------ Excerpt provided
Why Our Food Prep Time Prediction Works Better

Our prediction model improves upon estimates from delivery companies by leveraging additional prep state transitions.

Mar 19, 2024

This post was written by Zhuyi Xue and Suming J. Chen, who led the development of prep time prediction.

Accurate food prep time prediction has a variety of use cases for food delivery orders. For instance, delivery service providers (DSPs) like UberEats and Doordash need prep time prediction in order to provide estimates for when food will be delivered to their customers, and to better determine when to dispatch couriers to pick up the food. While DSPs have been routinely predicting food prep time, CloudKitchens has an advantage in such prediction because we have more comprehensive insight into kitchen operations. We have deployed our own prep time prediction model that has led to more streamlined logistics (i.e. customers get fresher food and couriers wait less) and fewer customer complaints.

In this post, we show how we predict prep time for kitchens at CloudKitchens facilities and describe the engineering challenges and product decisions made throughout the process.

Food prep time prediction

Problem Description

For each order, kitchens are required to send prep estimates to DSPs. These estimates are not only used by DSPs, but also by internal facility staff to coordinate logistics. Initially, this value was manually set and usually fixed (e.g. 0/5/10 minutes) – regardless of how busy the kitchen is or what items the order consists of, leading to logistics inefficiencies and customer complaints.

Intuitively, we know how long an order takes to complete depends on a variety of factors (kitchen busyness, order size), but it’s not feasible for kitchen staff to accurately and consistently provide order-specific prep time estimates.
------------
------ Given material
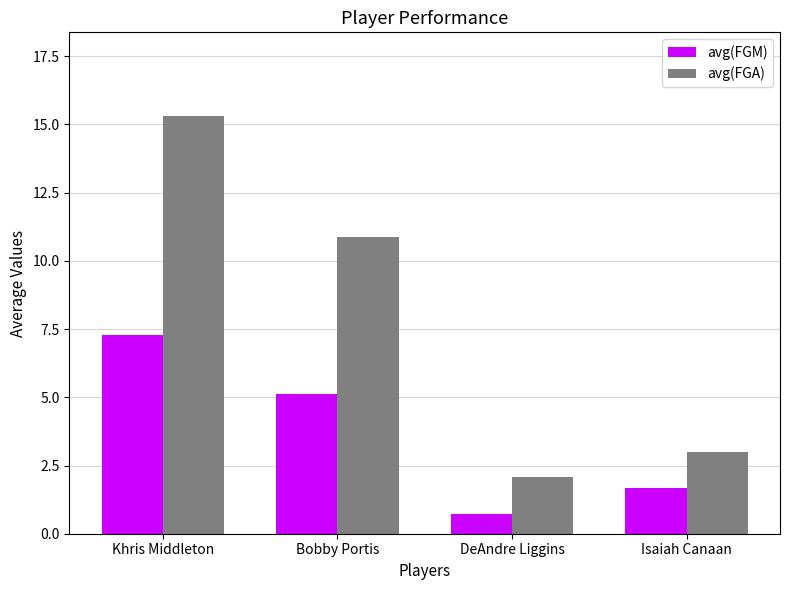

Between Khris Middleton and Bobby Portis, which series saw the biggest shift?

avg(FGA)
------------
▶ Exercise prompt
Copy the food prep time post from "Why Our Food" to "prep time prediction.", swapping "delivery companies" for "food delivery platforms". You won't need the data.

▶ Response to this task
Why Our Food Prep Time Prediction Works Better

Our prediction model improves upon estimates from food delivery platforms by leveraging additional prep state transitions.

Mar 19, 2024

This post was written by Zhuyi Xue and Suming J. Chen, who led the development of prep time prediction.